(Entries provided Opens)

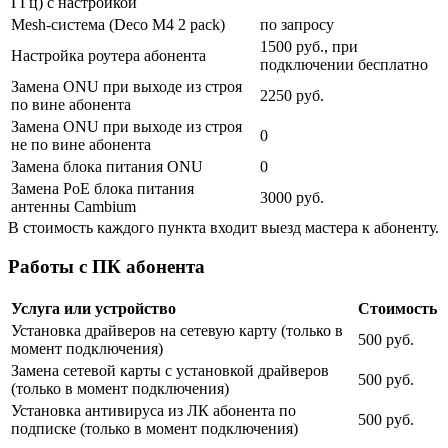
ГГц) с настройкой
Mesh-система (Deco M4 2 pack)
по запросу
1500 руб., при
Настройка роутера абонента
подключении бесплатно
Замена ONU при выходе из строя
2250 руб.
по вине абонента
Замена ONU при выходе из строя
0
не по вине абонента
Замена блока питания ONU
0
Замена PoE блока питания
3000 руб.
антенны Cambium
В стоимость каждого пункта входит выезд мастера к абоненту.
Работы с ПК абонента
Услуга или устройство
Стоимость
Установка драйверов на сетевую карту (только в
500 руб.
момент подключения)
Замена сетевой карты с установкой драйверов
500 руб.
(только в момент подключения)
Установка антивируса из ЛК абонента по
500 руб.
подписке (только в момент подключения)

(Entries provided Closes)

▶ Exercise directions:
Transcribe every entry exactly, omitting pictures.

▶ Response to this task:
ГГц) с настройкой
Mesh-система (Deco M4 2 pack)
по запросу
1500 руб., при
Настройка роутера абонента
подключении бесплатно
Замена ONU при выходе из строя
2250 руб.
по вине абонента
Замена ONU при выходе из строя
0
не по вине абонента
Замена блока питания ONU
0
Замена PoE блока питания
3000 руб.
антенны Cambium
В стоимость каждого пункта входит выезд мастера к абоненту.
Работы с ПК абонента
Услуга или устройство
Стоимость
Установка драйверов на сетевую карту (только в
500 руб.
момент подключения)
Замена сетевой карты с установкой драйверов
500 руб.
(только в момент подключения)
Установка антивируса из ЛК абонента по
500 руб.
подписке (только в момент подключения)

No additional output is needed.